Skirt Over Jeans
Skirt over jeans,
the redhead wooed me first,
with her sharp tongue but gentle touch
I wished her to love me
As she loved the girl with the jet black, short hair
And I cried
And I yearned
And I dreamed and imagined
For a day that I would be that girl confined to a wheelchair
Only to have the spunky redhead tend to me
and love me
In her flowing skirt over jeans.
I must have been a girl of less than fourteen
Not understanding but a single thing
of what I felt when I saw her
light up my eyes as she lit the screen before me.

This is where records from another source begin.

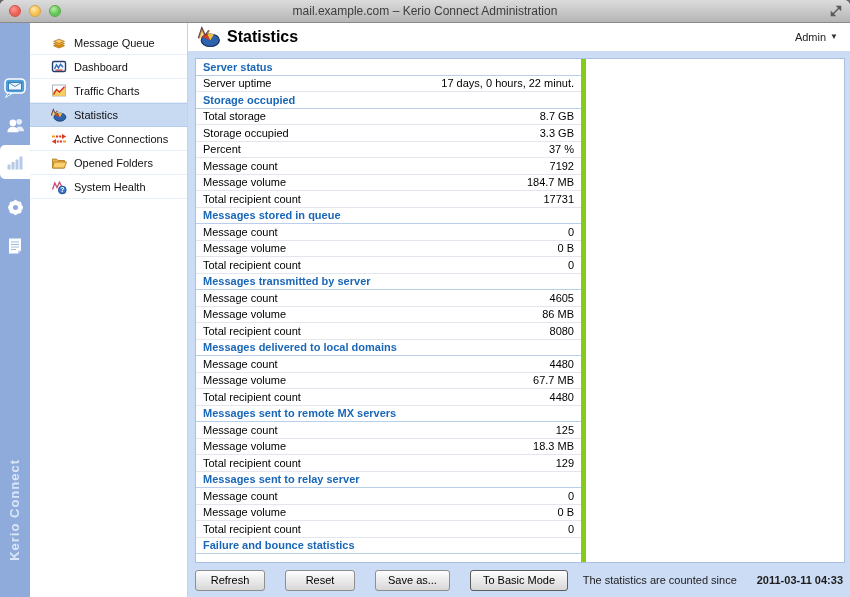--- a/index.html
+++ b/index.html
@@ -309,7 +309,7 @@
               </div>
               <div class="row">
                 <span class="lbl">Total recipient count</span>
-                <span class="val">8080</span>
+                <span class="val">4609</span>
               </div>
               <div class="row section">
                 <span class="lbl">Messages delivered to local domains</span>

I watched her, religiously, for 120 hours,
Deliciously, for one year and 8 weeks
and over again
as I went to school,
in both seventh and eighth grades,
with my skirt over jeans.
I ignored stares and murmurs
for I had a stronger force compelling me
to the charming, fictional redhead
who existed, not in my world
but in someone else’s,
smiling and speaking wittingly,
to her young female companion,
who had needed her only slightly less than I did
when I devoted myself
to that redhead who preferred her skirt over jeans.
In the years since,
I must have forgotten her,
lost her in the shuffle of fleeting infatuations
that I had concocted for myself unintentionally,
trying to fill the void she left within me,
that astounding redhead
with her knee-length skirt over a pair of old jeans.